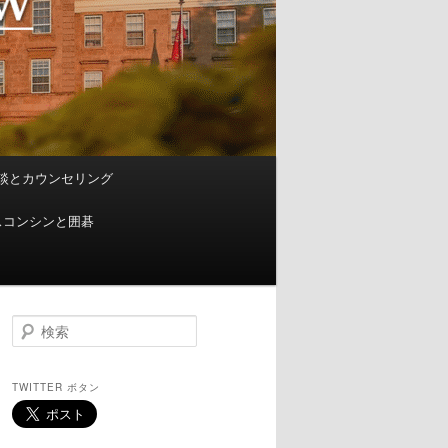
談とカウンセリング
スコンシンと囲碁
検
索
TWITTER ボタン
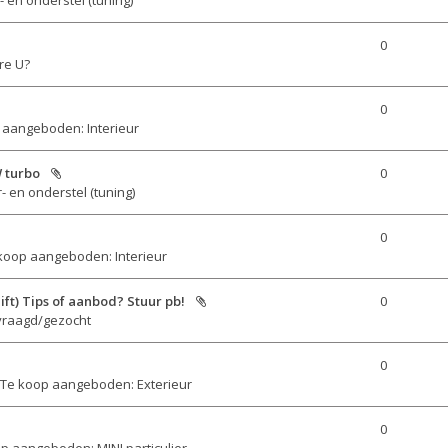
0
re U?
0
 aangeboden: Interieur
 turbo
0
- en onderstel (tuning)
0
koop aangeboden: Interieur
ft) Tips of aanbod? Stuur pb!
0
vraagd/gezocht
0
Te koop aangeboden: Exterieur
0
p aangeboden: MINI particulier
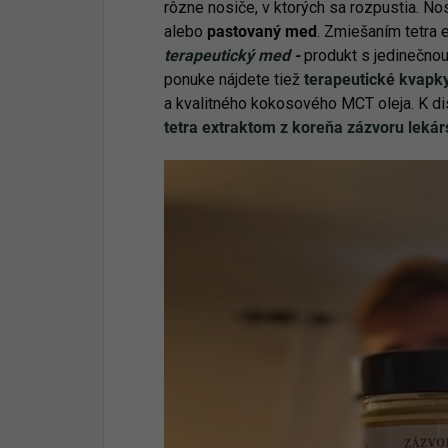
rôzne nosiče, v ktorých sa rozpustia. No
alebo
pastovaný med
. Zmiešaním tetra 
terapeutický med
-
produkt s jedinečnou
ponuke nájdete tiež
terapeutické kvapk
a kvalitného kokosového MCT oleja. K di
tetra extraktom z koreňa zázvoru leká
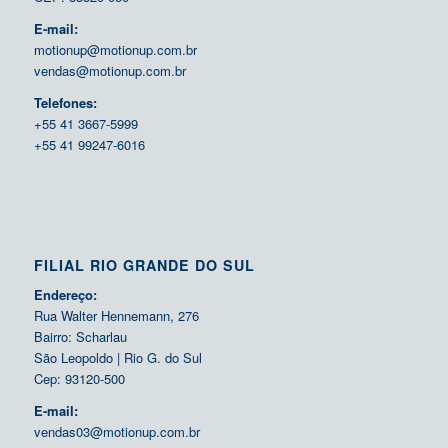
E-mail:
motionup@motionup.com.br
vendas@motionup.com.br
Telefones:
+55 41 3667-5999
+55 41 99247-6016
FILIAL RIO GRANDE DO SUL
Endereço:
Rua Walter Hennemann, 276
Bairro: Scharlau
São Leopoldo | Rio G. do Sul
Cep: 93120-500
E-mail:
vendas03@motionup.com.br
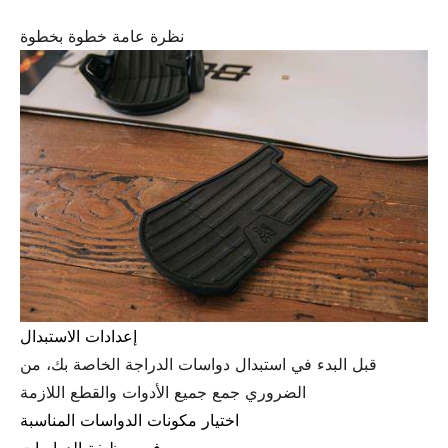
نظرة عامة خطوة بخطوة
إعدادات الاستبدال
قبل البدء في استبدال دواسات الدراجة الخاصة بك، من
الضروري جمع جميع الأدوات والقطع اللازمة
اختيار مكونات الدواسات المناسبة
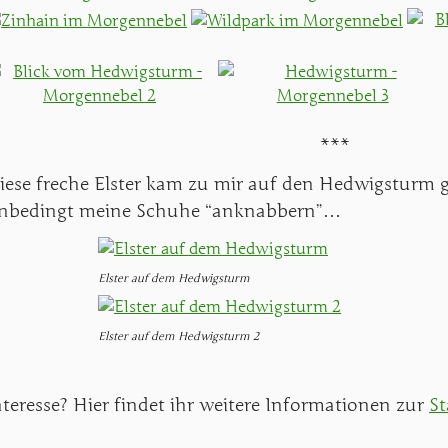
***
iese freche Elster kam zu mir auf den Hedwigsturm 
nbedingt meine Schuhe “anknabbern”…
Elster auf dem Hedwigsturm
Elster auf dem Hedwigsturm 2
nteresse? Hier findet ihr weitere Informationen zur
St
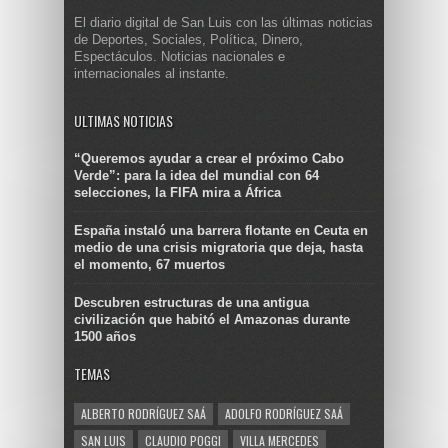
El diario digital de San Luis con las últimas noticias
de Deportes, Sociales, Política, Dinero,
Espectáculos. Noticias nacionales e
internacionales al instante.
ULTIMAS NOTICIAS
“Queremos ayudar a crear el próximo Cabo
Verde”: para la idea del mundial con 64
selecciones, la FIFA mira a África
España instaló una barrera flotante en Ceuta en
medio de una crisis migratoria que deja, hasta
el momento, 67 muertos
Descubren estructuras de una antigua
civilización que habitó el Amazonas durante
1500 años
TEMAS
ALBERTO RODRÍGUEZ SAÁ
ADOLFO RODRÍGUEZ SAÁ
SAN LUIS
CLAUDIO POGGI
VILLA MERCEDES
------------------------------------------------------------
* _WHAT THE TASK ASKS_: Exactly restate the lines from the beginning of the data through the line with "Elster auf dem Hedwigsturm 2", and no others, keeping pictures out.

* _EXERCISE OUTPUT_:
談とカウンセリング
スコンシンと囲碁
検
索
TWITTER ボタン
0
re U?
0
 aangeboden: Interieur
 turbo
0
- en onderstel (tuning)
0
koop aangeboden: Interieur
ft) Tips of aanbod? Stuur pb!
0
vraagd/gezocht
0
Te koop aangeboden: Exterieur
0
p aangeboden: MINI particulier
rôzne nosiče, v ktorých sa rozpustia. No
alebo
pastovaný med
. Zmiešaním tetra 
terapeutický med
-
produkt s jedinečnou
ponuke nájdete tiež
terapeutické kvapk
a kvalitného kokosového MCT oleja. K di
tetra extraktom z koreňa zázvoru leká
E-mail:
motionup@motionup.com.br
vendas@motionup.com.br
Telefones:
+55 41 3667-5999
+55 41 99247-6016
FILIAL RIO GRANDE DO SUL
Endereço:
Rua Walter Hennemann, 276
Bairro: Scharlau
São Leopoldo | Rio G. do Sul
Cep: 93120-500
E-mail:
vendas03@motionup.com.br
نظرة عامة خطوة بخطوة
إعدادات الاستبدال
قبل البدء في استبدال دواسات الدراجة الخاصة بك، من
الضروري جمع جميع الأدوات والقطع اللازمة
اختيار مكونات الدواسات المناسبة
***
iese freche Elster kam zu mir auf den Hedwigsturm 
nbedingt meine Schuhe “anknabbern”…
Elster auf dem Hedwigsturm
Elster auf dem Hedwigsturm 2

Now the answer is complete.